### YOUR ASSIGNMENT
Below are the records; count how many of their lines carry "ankle" and give only the number.

### Stored data
──────────
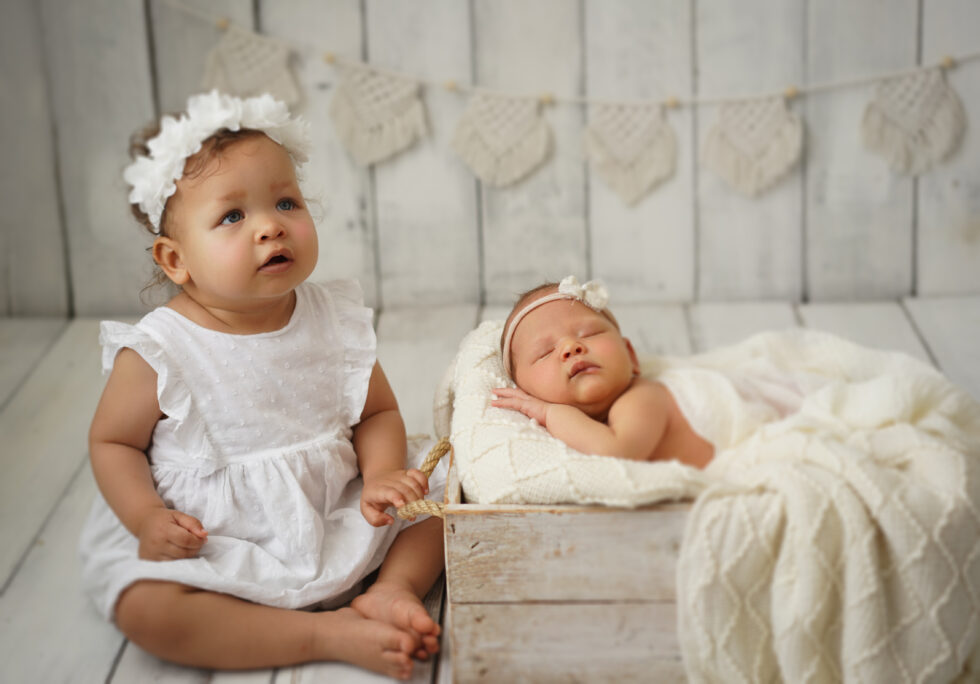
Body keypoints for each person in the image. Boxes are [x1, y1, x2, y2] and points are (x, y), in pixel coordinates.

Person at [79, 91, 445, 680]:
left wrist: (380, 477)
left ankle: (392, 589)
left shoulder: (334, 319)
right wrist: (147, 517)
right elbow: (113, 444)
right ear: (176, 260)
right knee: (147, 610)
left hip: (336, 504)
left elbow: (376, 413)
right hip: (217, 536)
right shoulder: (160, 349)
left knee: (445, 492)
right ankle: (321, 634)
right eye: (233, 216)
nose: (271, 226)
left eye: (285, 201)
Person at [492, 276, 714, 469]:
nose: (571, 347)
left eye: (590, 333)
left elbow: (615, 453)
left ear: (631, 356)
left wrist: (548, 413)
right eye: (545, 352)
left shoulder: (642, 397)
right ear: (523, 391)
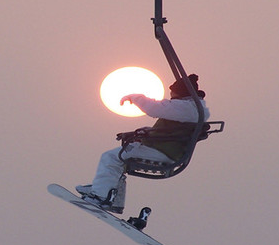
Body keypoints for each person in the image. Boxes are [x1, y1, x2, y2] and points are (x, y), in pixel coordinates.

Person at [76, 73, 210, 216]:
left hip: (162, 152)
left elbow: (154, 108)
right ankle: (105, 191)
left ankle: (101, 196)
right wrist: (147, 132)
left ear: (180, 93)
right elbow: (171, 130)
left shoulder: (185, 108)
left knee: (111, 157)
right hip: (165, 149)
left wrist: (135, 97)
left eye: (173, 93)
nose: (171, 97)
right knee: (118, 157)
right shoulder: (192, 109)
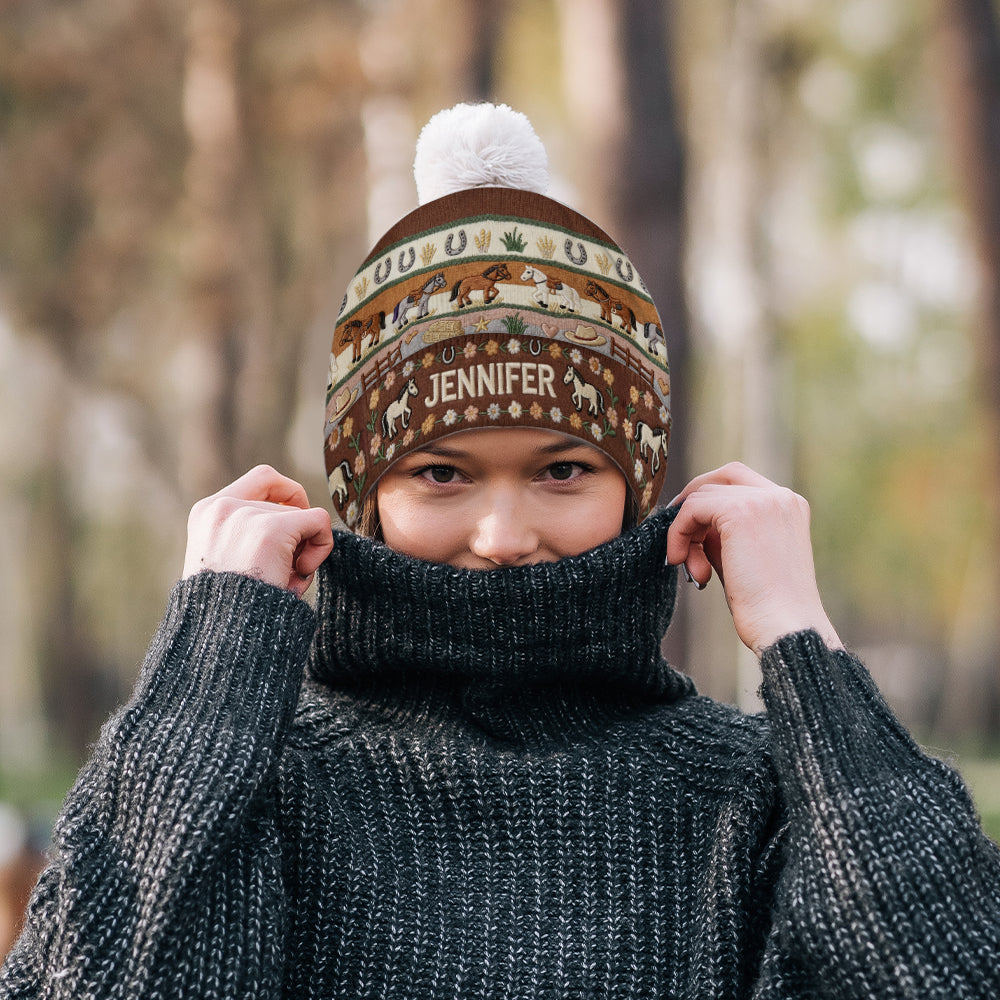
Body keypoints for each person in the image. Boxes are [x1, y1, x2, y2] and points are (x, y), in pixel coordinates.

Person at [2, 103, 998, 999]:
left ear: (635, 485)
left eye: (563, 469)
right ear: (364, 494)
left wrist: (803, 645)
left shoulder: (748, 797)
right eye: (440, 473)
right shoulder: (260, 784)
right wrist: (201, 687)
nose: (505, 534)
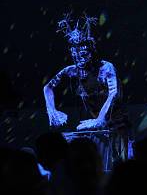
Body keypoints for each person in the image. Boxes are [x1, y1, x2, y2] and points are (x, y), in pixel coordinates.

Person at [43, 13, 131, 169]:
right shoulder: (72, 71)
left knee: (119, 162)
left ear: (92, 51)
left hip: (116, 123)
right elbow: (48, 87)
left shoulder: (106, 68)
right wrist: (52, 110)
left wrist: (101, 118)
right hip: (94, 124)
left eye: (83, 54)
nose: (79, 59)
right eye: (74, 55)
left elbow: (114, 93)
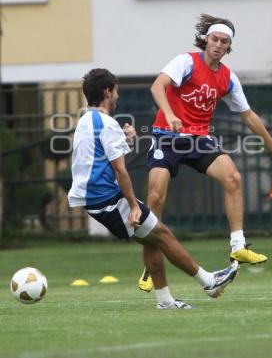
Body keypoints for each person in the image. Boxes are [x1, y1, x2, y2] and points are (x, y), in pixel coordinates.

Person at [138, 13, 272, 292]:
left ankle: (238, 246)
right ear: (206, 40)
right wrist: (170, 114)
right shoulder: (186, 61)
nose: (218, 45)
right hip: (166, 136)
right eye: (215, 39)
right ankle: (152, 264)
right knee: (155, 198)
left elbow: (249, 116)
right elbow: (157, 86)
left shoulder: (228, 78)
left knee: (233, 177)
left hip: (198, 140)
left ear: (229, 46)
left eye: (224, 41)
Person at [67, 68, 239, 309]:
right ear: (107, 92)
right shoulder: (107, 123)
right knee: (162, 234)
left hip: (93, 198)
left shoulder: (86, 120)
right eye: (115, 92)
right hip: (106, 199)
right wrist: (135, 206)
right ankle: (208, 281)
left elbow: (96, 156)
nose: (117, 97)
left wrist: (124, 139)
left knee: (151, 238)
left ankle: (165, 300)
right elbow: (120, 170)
──────────
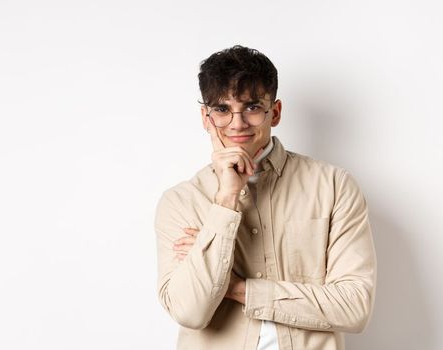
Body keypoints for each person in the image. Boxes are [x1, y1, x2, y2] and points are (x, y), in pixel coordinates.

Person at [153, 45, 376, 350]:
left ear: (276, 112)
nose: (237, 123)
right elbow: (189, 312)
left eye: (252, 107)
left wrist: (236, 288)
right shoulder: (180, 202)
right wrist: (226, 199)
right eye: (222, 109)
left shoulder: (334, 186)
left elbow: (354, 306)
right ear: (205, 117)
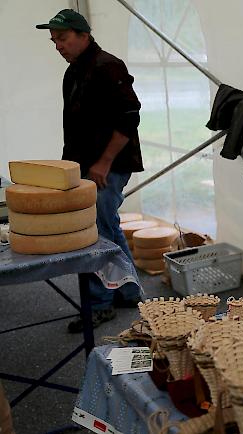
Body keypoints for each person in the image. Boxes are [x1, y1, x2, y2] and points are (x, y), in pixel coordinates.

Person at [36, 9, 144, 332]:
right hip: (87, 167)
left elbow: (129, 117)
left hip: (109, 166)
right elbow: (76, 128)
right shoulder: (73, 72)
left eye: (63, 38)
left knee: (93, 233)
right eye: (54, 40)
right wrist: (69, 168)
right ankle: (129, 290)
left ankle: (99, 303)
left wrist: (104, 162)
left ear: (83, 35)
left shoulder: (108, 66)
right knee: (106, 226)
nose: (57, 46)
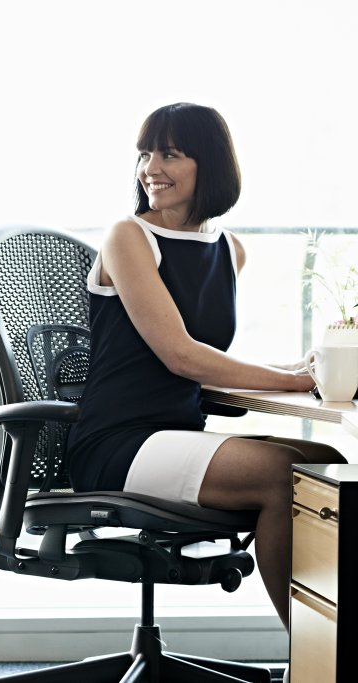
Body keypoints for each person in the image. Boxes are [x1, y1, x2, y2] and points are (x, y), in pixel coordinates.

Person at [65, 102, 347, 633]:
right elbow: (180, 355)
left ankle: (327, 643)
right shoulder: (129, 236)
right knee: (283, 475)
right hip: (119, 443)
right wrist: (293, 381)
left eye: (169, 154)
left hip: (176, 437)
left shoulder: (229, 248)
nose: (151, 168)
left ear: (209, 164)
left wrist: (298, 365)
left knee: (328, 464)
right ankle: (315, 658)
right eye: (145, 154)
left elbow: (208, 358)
──────────
### RESULT
12